Their rich, varied food scene is definitely in a class of its own.
There’s a Museum of Yucatecan Gastronomy in Mérida that has live demonstrations and a restaurant.
You’ll want to try cochinita pibil, a Mayan recipe of slow-roasted whole suckling pig. It’s marinated in a mixture of achiote paste, bitter orange juice, garlic and spices, then wrapped in banana leaves and cooked on coals underground. The pork is served in warm tortillas with pickled red onions.
At La Chaya Maya in central Mérida, regional flavors are on full display. Look for lime soup (with peppers, turkey, cilantro and crunchy slivers of tortilla chips), panuchos (small fried corn tortillas filled with blacked bean puree and topped with chopped turkey or cochinita pibil) and papadzules (corn tortillas stuffed with chopped up hard-boiled egg, with a pumpkin and epazote herb sauce).
Ixi’im mixes modern and ancestral techniques and flavors. The restaurant has its own version of cochinita pibil and an extensive tequila collection.

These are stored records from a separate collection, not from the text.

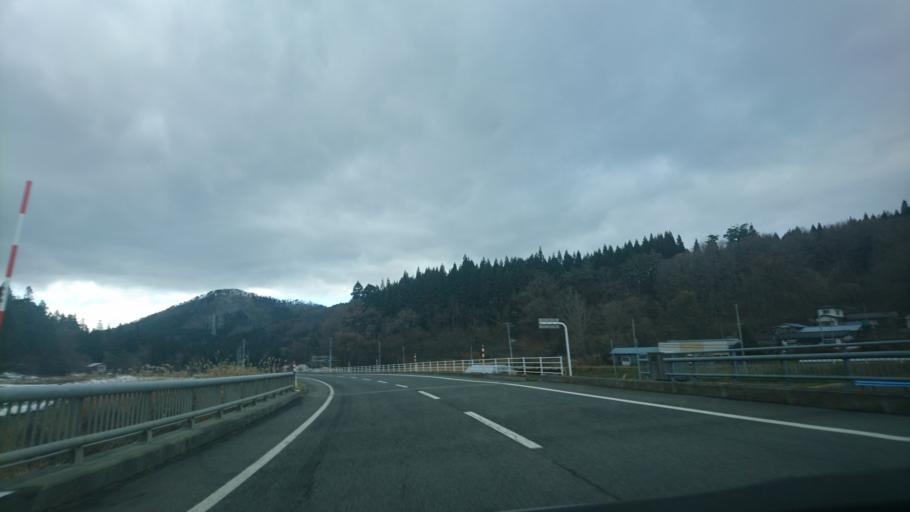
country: JP
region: Iwate
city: Mizusawa
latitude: 39.1808
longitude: 141.3001
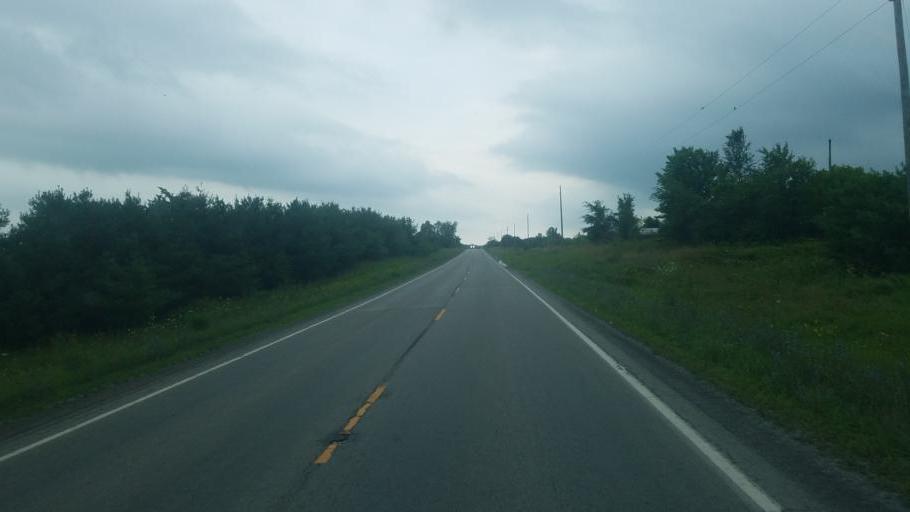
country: US
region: Ohio
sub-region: Logan County
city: Russells Point
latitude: 40.5784
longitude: -83.8395
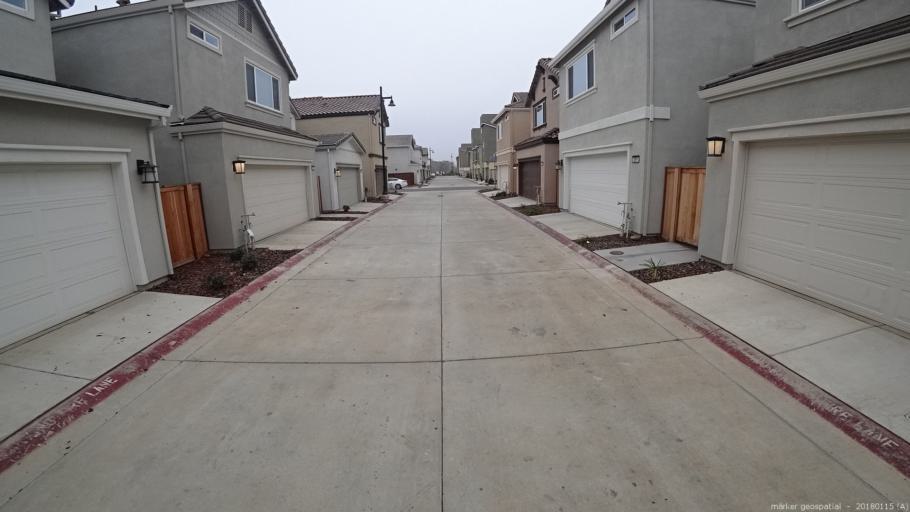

At Huniik, chef Roberto Solís innovates with regional, seasonal ingredients to create “Yucatán cuisine as contemporary as it is personal.”
For a splurge, Kuuk’s tasting menu is a stunning, multisensory take on Yucatecan dishes.
Though the menu changes seasonally, you can count on local ingredients such as beans, corn tortillas, shellfish, tamales and fruits like guava and mango paired in unexpectedly delightful ways – and there’s always Yucatecan chocolate at the end.